Six in ten people in the United States are overweight, with a third crossing the boundary into obesity. The extra weight leads to at least 100,000 deaths annually. Obese people are at a much higher risk for heart attacks, strokes, diabetes, arthritis and some cancers.
Doctors call people obese if their weight in kilograms is more than 30 times bigger than their height in meters squared. This is known as a high body mass index, or BMI.
Even kids are getting fatter. Nineteen percent of children between the ages of 6 and 11 are overweight, up from 4% in the 1970s. Doctors are turning to intensive behavioral therapy to try to keep these children from gaining more weight.
The economic cost of all this extra fat is immense. Direct medical costs are easiest to calculate, coming in at $93 billion, or 9 percent, of our national medical bill. But there are other costs as well that are harder to pin down.
"There's a tremendous social cost to obesity," says David Allison, an obesity researcher at the University of Alabama at Birmingham. "Obese people are less likely to be given jobs, they're waited on more slowly, they're less likely to be given apartments, they're less likely to be sent to college by their parents."
Obese people miss more work, costing employers something on the order of $4 billion. Because people are fatter, airlines spend more on jet fuel, and the obese themselves spend more on gas. But these tend to be hidden from consumers themselves. Many researchers believe that it's actually cheaper, in our fast-food society, to eat a high-fat, high-calorie diet than it is to stay slim. Supersizing a meal at McDonald's, Burger King or Kentucky Fried Chicken costs a consumer only 67 cents out of pocket. But after health costs and the price of extra gasoline are factored in, for some people, the price of the meal may have been effectively doubled.

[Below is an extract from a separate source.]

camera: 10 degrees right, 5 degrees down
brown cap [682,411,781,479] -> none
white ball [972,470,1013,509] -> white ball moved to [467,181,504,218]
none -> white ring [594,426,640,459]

Eric Finkelstein, a health economist at the nonprofit RTI Institute who has done extensive work with the Centers for Disease Control to measure the health costs of obesity, worries that there are no incentives for employers to deal with the expanding waistlines of their workers.
The reason: The average employee only stays at a job for 4.5 years, and it actually takes far longer for health problems due to being overweight to emerge. Unless a company holds onto its employees for decades and gives them great health benefits — such as, say, General Motors — it won't reap the benefits of helping employees lose weight.
Moreover, Finkelstein says, employers never pay most obesity costs. Instead, they get passed onto the government through Medicare. Finkelstein will lay out this argument in a forthcoming article in the North Carolina Medical Journal.
"Obese people cost lots of money," he says. "But young obese people really don't cost much at all. Why should an employer invest in obesity prevention to save Medicare money?"
To make matters worse, Finkelstein says, there is very little employers could do to prevent obesity in a world where people aren't stuck at a single job. He estimates that 9 percent of Americans are eligible for bariatric surgery, in which the stomach is tied off to make it smaller. (The procedure is probably best known for slimming celebs such as weatherman Al Roker and singer Carni Wilson.) But even that would cost most employers more than they would save.
One speculative solution: In surveys, people have said that they would be willing to lose 10 pounds — and keep it off — if they were paid $225. If people can't see the savings of staying slim, maybe the solution is to make their pocketbooks heavier.